The DMF has instructed all seven concession holders in the affected zones to cease operations until they are allowed to utilise those areas again. 
One of them is the S1 operator, PTTEP Siam (PTTEPS), a subsidiary directly or indirectly held 100 per cent by PTT Exploration and Production (PTTEP).
PTTEP recently informed the Stock Exchange of Thailand that PTTEPS had temporarily ceased all operations in the land-reform areas under the S1 Project since June 3.
The other six concessionaires are CNPC HK (Thailand), Eco Orient Resources (Thailand), PTTEP SP, Apico (Korat), Twinza Oil and Yanchang Petroleum (Thailand).
It is preliminarily estimated that the suspensions will causes a decline in crude-oil production by 16,000 barrels per day and in natural gas by 110 million cubic feet per day, valued at a total of Bt47 million per day. This will cost the state Bt26 million per day in royalties and petroleum taxes.
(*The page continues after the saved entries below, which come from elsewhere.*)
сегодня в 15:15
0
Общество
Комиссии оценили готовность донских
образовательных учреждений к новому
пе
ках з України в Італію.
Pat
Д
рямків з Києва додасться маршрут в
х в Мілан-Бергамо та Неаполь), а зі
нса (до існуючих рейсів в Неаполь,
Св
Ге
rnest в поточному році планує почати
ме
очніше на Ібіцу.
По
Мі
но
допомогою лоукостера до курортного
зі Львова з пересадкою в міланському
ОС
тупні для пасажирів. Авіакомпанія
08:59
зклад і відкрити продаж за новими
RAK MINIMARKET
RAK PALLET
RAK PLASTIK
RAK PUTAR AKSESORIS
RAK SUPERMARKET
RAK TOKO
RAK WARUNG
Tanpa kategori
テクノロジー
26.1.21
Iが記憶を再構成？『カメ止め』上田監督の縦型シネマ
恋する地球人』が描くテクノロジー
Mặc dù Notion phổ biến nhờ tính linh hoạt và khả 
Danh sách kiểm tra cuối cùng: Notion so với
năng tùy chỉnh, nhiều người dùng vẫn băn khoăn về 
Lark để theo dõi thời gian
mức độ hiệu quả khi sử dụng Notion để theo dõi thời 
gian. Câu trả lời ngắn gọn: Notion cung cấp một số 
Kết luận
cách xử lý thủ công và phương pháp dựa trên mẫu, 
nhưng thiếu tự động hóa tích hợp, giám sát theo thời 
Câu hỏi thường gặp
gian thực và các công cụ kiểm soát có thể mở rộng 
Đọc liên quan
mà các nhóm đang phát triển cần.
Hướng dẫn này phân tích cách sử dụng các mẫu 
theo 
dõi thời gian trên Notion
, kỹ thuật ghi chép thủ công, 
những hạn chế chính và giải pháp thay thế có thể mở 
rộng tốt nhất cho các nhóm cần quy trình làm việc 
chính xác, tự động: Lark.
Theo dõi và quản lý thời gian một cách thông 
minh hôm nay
According to a recent PTTEP filing to the SET, the S1 Project covers areas of Sukhothai, Phitsanulok and Kamphaeng Phet provinces in which PTTEP and PTTEPS hold a 100-per-cent participating interest. Last year the project provided average daily sales of about 27,351 barrels of crude oil, 264 tonnes of liquefied petroleum gas (LPG) and 21 million standard cubic feet of natural gas.
The temporary suspension of S1 operations in areas under the Agricultural Land Reform will lead to a decrease in daily sales of about 15,000 barrels of crude oil, 130 tonnes of LPG, and 10 million standard cubic feet of natural gas. 
These reductions translate to around 4-5 per cent of PTTEP’s 2017 sales-volume guidance of 300,000-310,000 barrels of oil equivalent per day.